EKKA - repost

EKKAAUG 23 2013 

Pushing through the crowds. The prams. The show bags.  I was slack jawed and wide eyed. Mentally holding back the creeping itch crossing my skin, the paranoid knowing that I swim in an infestation of bacteria dammed in by the 19th century brickwork.  This was the Ekka – Brisbane’s royal show – and my first time in attendance.   I’ve lived in Brisbane now for longer than I care to remember but I’ve never paid my fare, pushed past the gates and sucked in the spores of a new mutating influenza direct from the source.   But this year the stars have aligned and the moons glow cast a shadow on the dial indicating the time had come.

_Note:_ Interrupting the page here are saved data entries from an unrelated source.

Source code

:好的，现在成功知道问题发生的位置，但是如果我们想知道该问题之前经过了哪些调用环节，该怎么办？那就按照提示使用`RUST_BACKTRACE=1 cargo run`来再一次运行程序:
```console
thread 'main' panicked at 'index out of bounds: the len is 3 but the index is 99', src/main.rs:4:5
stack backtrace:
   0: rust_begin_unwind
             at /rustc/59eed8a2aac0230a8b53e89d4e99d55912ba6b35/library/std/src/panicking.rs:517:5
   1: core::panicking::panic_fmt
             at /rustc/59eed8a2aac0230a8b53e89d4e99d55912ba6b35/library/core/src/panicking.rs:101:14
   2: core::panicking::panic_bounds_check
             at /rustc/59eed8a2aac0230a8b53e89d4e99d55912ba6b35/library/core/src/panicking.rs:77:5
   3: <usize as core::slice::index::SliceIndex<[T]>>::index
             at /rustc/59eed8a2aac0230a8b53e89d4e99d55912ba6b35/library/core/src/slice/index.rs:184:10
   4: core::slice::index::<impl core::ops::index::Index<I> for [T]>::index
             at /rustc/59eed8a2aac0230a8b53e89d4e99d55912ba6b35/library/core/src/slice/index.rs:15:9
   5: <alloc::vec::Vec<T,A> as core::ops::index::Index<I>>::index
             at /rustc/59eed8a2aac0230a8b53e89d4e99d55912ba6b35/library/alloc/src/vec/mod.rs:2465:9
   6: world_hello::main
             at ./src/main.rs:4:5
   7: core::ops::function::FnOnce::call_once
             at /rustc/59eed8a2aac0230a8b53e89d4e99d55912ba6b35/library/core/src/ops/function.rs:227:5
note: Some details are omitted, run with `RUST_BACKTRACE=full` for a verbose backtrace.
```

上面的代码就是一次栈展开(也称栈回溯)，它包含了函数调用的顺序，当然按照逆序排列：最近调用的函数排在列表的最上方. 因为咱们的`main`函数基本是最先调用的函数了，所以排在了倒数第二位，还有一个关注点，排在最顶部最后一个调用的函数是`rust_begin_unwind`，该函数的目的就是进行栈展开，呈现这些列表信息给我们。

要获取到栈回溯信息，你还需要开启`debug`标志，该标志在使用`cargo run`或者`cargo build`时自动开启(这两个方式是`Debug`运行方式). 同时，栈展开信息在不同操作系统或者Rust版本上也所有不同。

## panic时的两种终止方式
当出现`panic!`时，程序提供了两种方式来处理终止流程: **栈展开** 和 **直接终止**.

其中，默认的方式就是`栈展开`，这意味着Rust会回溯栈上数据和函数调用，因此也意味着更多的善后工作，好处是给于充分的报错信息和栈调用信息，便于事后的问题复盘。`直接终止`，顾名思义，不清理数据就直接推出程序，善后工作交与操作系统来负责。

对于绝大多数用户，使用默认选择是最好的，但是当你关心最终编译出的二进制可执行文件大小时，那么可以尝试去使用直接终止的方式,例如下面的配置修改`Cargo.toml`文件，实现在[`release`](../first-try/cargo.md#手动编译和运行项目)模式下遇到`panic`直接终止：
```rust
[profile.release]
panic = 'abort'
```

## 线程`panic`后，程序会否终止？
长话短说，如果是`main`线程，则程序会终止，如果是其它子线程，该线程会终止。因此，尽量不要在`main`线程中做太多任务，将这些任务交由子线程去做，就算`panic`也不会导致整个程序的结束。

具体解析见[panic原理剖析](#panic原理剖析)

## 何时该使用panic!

Ekka, sweet Ekka.  You give so much to see.  The People, the hairstyles, the outfits, the fruit arranged in political statements! The puppy bitches, and even a few prize cocks.   If I didn’t have a camera I would have clutched my pearls.

Shuffling from agriculture to alpacas to the sideshow carnival, the buzz amped up.  Sucking it all in deeper, I was suddenly kite high – buzzing like I just shared a cubicle with a “friend” at a dance party.  For me flashing lights and over stimulation appear to trigger some old neuron paths and saturate the brain in serotonin. Who knew!? Don’t chase the dragon kids go to the sideshow. I had the smile to prove it.

But further inside the carnival sideshow freakishness and folly, I found myself staring into the faces of too many unhappy and bleak, their bodies laden by bags of next weeks landfill.  $20 for this, $10 for that.  The folded notes slid into the G-String palms of the capitalist crank handle of opportunity; one turn after another, “no losers here.  Step right up and win a prize.”  That’s right folks everyone’s a winner in this game.  Walking away the thoughts bubbled.  When did people become so unhappy, that the thrill and ridiculousness of spinning machines, flashing lights and fancy ill-fitting costumes didn’t instantly awaken the child within to smile, stutter and squeal with joy.  I had no answer, and the flashing light squirreled me into another direction.

Ekka, the great distractor, thank you, I will be back.  You are a smorgasbord of delight and challenge, a train wreck through the senses – visually, mentally, morally and ethically.

…Although, my paranoia of germs was warranted. I did contract a new strain of mutant influenza right from the pint sized snotty nosed source.